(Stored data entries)
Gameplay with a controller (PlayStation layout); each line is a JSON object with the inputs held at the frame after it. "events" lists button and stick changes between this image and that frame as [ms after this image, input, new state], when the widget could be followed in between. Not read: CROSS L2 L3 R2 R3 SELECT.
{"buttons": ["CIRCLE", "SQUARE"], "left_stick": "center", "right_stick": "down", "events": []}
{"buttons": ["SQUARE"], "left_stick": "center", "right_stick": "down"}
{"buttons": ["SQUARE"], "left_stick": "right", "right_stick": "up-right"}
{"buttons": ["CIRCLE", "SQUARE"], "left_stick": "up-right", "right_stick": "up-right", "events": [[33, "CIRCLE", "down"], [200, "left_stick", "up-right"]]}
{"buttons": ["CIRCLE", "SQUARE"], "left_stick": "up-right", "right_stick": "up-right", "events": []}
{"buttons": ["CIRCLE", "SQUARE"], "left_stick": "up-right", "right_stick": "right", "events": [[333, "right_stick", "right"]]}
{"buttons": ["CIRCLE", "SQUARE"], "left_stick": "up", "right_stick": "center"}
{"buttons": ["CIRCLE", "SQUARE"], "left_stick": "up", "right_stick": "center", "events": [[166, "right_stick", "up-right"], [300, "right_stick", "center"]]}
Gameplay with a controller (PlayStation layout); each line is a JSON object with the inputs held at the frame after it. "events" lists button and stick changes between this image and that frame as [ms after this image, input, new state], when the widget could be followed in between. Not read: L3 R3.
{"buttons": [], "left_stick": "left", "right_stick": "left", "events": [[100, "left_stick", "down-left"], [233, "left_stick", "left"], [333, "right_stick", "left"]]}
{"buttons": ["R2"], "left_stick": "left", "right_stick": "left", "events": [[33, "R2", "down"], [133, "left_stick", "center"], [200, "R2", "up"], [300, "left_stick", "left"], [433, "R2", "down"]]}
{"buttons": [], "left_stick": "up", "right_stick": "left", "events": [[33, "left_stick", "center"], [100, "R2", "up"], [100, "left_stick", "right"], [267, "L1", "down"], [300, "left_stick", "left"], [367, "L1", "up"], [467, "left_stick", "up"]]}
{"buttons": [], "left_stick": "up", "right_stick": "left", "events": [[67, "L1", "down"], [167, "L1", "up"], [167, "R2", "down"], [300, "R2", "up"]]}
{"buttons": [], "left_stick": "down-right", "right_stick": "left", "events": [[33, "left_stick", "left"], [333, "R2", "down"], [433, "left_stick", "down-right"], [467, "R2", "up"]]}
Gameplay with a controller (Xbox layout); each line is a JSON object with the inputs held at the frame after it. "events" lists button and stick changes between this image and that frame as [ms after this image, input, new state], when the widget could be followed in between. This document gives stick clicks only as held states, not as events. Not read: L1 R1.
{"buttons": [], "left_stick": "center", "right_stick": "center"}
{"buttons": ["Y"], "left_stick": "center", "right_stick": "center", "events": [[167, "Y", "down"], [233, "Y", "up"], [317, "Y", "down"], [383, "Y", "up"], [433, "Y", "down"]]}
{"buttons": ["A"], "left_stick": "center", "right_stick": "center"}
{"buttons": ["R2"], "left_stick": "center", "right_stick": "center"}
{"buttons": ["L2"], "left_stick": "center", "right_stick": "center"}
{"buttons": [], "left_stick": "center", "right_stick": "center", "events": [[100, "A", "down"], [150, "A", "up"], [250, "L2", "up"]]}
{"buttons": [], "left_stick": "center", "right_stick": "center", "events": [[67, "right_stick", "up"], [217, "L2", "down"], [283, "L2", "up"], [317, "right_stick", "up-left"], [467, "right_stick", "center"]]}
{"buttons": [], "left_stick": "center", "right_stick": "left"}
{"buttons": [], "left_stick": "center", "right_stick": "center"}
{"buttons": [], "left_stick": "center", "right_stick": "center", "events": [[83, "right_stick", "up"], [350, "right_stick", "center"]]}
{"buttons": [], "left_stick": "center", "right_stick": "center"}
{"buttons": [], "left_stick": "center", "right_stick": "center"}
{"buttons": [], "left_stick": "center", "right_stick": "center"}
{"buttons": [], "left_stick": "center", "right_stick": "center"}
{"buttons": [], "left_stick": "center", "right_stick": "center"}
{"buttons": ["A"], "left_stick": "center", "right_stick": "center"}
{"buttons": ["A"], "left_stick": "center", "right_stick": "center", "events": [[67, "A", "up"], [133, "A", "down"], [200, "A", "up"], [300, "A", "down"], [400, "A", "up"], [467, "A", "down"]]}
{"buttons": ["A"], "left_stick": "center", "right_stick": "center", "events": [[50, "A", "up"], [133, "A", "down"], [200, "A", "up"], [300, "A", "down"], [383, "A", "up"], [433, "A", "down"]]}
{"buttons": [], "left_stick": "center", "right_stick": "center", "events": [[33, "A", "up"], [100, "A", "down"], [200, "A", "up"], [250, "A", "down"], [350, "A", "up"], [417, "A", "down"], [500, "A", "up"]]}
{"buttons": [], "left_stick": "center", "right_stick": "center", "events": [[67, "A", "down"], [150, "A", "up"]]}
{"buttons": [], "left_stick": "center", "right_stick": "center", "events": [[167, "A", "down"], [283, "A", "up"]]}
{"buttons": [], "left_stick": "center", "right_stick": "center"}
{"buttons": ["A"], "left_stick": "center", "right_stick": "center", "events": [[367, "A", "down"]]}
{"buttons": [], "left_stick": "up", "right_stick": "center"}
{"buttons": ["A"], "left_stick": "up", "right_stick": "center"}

• [PROBLEM DETAILS] Reproduce all of the records precisely. No word may differ.

• [SOLUTION FOR THIS PROBLEM]
Gameplay with a controller (PlayStation layout); each line is a JSON object with the inputs held at the frame after it. "events" lists button and stick changes between this image and that frame as [ms after this image, input, new state], when the widget could be followed in between. Not read: CROSS L2 L3 R2 R3 SELECT.
{"buttons": ["CIRCLE", "SQUARE"], "left_stick": "center", "right_stick": "down", "events": []}
{"buttons": ["SQUARE"], "left_stick": "center", "right_stick": "down"}
{"buttons": ["SQUARE"], "left_stick": "right", "right_stick": "up-right"}
{"buttons": ["CIRCLE", "SQUARE"], "left_stick": "up-right", "right_stick": "up-right", "events": [[33, "CIRCLE", "down"], [200, "left_stick", "up-right"]]}
{"buttons": ["CIRCLE", "SQUARE"], "left_stick": "up-right", "right_stick": "up-right", "events": []}
{"buttons": ["CIRCLE", "SQUARE"], "left_stick": "up-right", "right_stick": "right", "events": [[333, "right_stick", "right"]]}
{"buttons": ["CIRCLE", "SQUARE"], "left_stick": "up", "right_stick": "center"}
{"buttons": ["CIRCLE", "SQUARE"], "left_stick": "up", "right_stick": "center", "events": [[166, "right_stick", "up-right"], [300, "right_stick", "center"]]}
Gameplay with a controller (PlayStation layout); each line is a JSON object with the inputs held at the frame after it. "events" lists button and stick changes between this image and that frame as [ms after this image, input, new state], when the widget could be followed in between. Not read: L3 R3.
{"buttons": [], "left_stick": "left", "right_stick": "left", "events": [[100, "left_stick", "down-left"], [233, "left_stick", "left"], [333, "right_stick", "left"]]}
{"buttons": ["R2"], "left_stick": "left", "right_stick": "left", "events": [[33, "R2", "down"], [133, "left_stick", "center"], [200, "R2", "up"], [300, "left_stick", "left"], [433, "R2", "down"]]}
{"buttons": [], "left_stick": "up", "right_stick": "left", "events": [[33, "left_stick", "center"], [100, "R2", "up"], [100, "left_stick", "right"], [267, "L1", "down"], [300, "left_stick", "left"], [367, "L1", "up"], [467, "left_stick", "up"]]}
{"buttons": [], "left_stick": "up", "right_stick": "left", "events": [[67, "L1", "down"], [167, "L1", "up"], [167, "R2", "down"], [300, "R2", "up"]]}
{"buttons": [], "left_stick": "down-right", "right_stick": "left", "events": [[33, "left_stick", "left"], [333, "R2", "down"], [433, "left_stick", "down-right"], [467, "R2", "up"]]}
Gameplay with a controller (Xbox layout); each line is a JSON object with the inputs held at the frame after it. "events" lists button and stick changes between this image and that frame as [ms after this image, input, new state], when the widget could be followed in between. This document gives stick clicks only as held states, not as events. Not read: L1 R1.
{"buttons": [], "left_stick": "center", "right_stick": "center"}
{"buttons": ["Y"], "left_stick": "center", "right_stick": "center", "events": [[167, "Y", "down"], [233, "Y", "up"], [317, "Y", "down"], [383, "Y", "up"], [433, "Y", "down"]]}
{"buttons": ["A"], "left_stick": "center", "right_stick": "center"}
{"buttons": ["R2"], "left_stick": "center", "right_stick": "center"}
{"buttons": ["L2"], "left_stick": "center", "right_stick": "center"}
{"buttons": [], "left_stick": "center", "right_stick": "center", "events": [[100, "A", "down"], [150, "A", "up"], [250, "L2", "up"]]}
{"buttons": [], "left_stick": "center", "right_stick": "center", "events": [[67, "right_stick", "up"], [217, "L2", "down"], [283, "L2", "up"], [317, "right_stick", "up-left"], [467, "right_stick", "center"]]}
{"buttons": [], "left_stick": "center", "right_stick": "left"}
{"buttons": [], "left_stick": "center", "right_stick": "center"}
{"buttons": [], "left_stick": "center", "right_stick": "center", "events": [[83, "right_stick", "up"], [350, "right_stick", "center"]]}
{"buttons": [], "left_stick": "center", "right_stick": "center"}
{"buttons": [], "left_stick": "center", "right_stick": "center"}
{"buttons": [], "left_stick": "center", "right_stick": "center"}
{"buttons": [], "left_stick": "center", "right_stick": "center"}
{"buttons": [], "left_stick": "center", "right_stick": "center"}
{"buttons": ["A"], "left_stick": "center", "right_stick": "center"}
{"buttons": ["A"], "left_stick": "center", "right_stick": "center", "events": [[67, "A", "up"], [133, "A", "down"], [200, "A", "up"], [300, "A", "down"], [400, "A", "up"], [467, "A", "down"]]}
{"buttons": ["A"], "left_stick": "center", "right_stick": "center", "events": [[50, "A", "up"], [133, "A", "down"], [200, "A", "up"], [300, "A", "down"], [383, "A", "up"], [433, "A", "down"]]}
{"buttons": [], "left_stick": "center", "right_stick": "center", "events": [[33, "A", "up"], [100, "A", "down"], [200, "A", "up"], [250, "A", "down"], [350, "A", "up"], [417, "A", "down"], [500, "A", "up"]]}
{"buttons": [], "left_stick": "center", "right_stick": "center", "events": [[67, "A", "down"], [150, "A", "up"]]}
{"buttons": [], "left_stick": "center", "right_stick": "center", "events": [[167, "A", "down"], [283, "A", "up"]]}
{"buttons": [], "left_stick": "center", "right_stick": "center"}
{"buttons": ["A"], "left_stick": "center", "right_stick": "center", "events": [[367, "A", "down"]]}
{"buttons": [], "left_stick": "up", "right_stick": "center"}
{"buttons": ["A"], "left_stick": "up", "right_stick": "center"}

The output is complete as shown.